TASK
Go through the records below and copy out every line holding "Table".

LISTED RECORDS
========

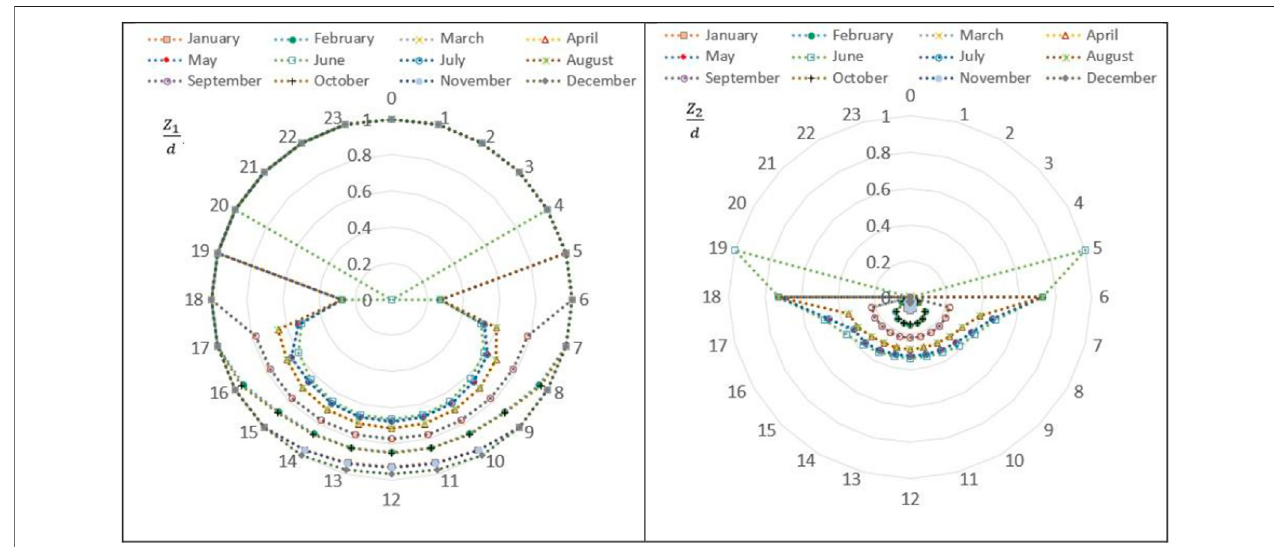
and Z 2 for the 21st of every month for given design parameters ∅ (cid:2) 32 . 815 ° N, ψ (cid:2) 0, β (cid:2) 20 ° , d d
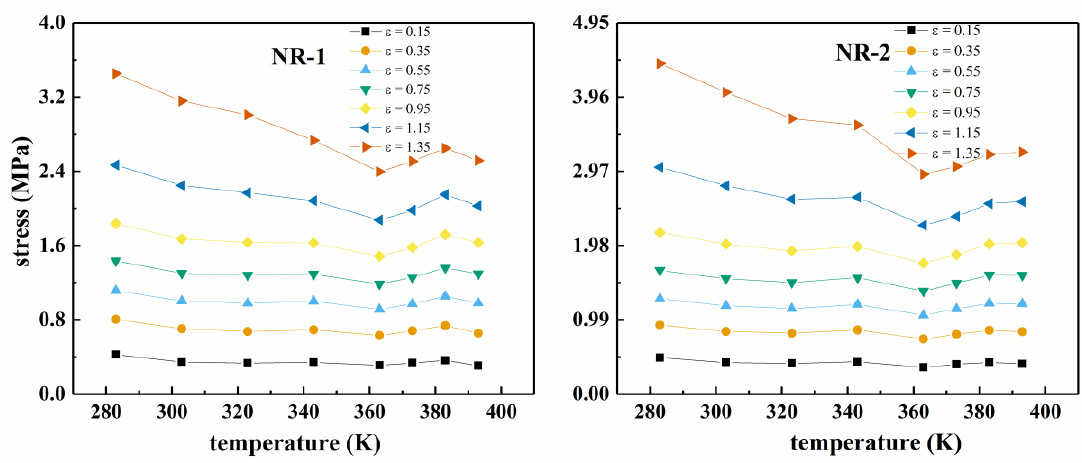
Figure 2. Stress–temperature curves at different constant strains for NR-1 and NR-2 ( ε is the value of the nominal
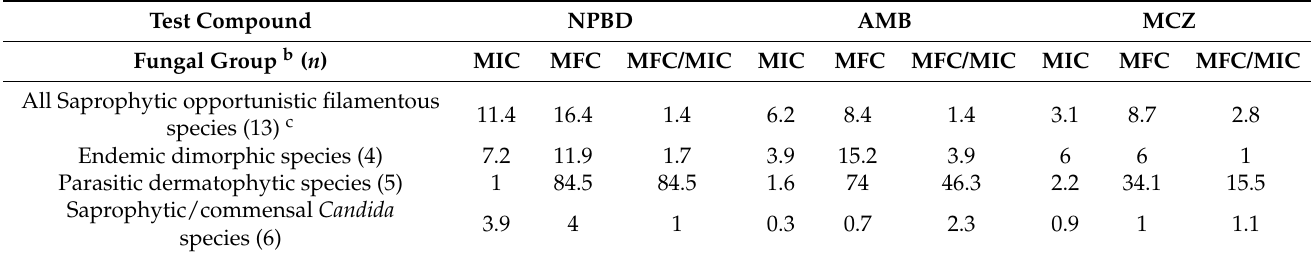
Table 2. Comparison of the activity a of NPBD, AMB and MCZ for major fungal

========

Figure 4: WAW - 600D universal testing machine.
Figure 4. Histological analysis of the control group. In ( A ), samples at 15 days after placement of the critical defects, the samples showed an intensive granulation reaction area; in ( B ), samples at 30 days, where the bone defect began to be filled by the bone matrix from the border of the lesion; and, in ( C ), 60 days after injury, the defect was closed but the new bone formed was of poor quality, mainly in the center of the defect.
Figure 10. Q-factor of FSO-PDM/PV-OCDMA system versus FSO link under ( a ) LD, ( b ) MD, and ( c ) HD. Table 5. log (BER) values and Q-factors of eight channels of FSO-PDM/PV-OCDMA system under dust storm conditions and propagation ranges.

========

ANSWER BOX
Table 2. Comparison of the activity a of NPBD, AMB and MCZ for major fungal
Figure 10. Q-factor of FSO-PDM/PV-OCDMA system versus FSO link under ( a ) LD, ( b ) MD, and ( c ) HD. Table 5. log (BER) values and Q-factors of eight channels of FSO-PDM/PV-OCDMA system under dust storm conditions and propagation ranges.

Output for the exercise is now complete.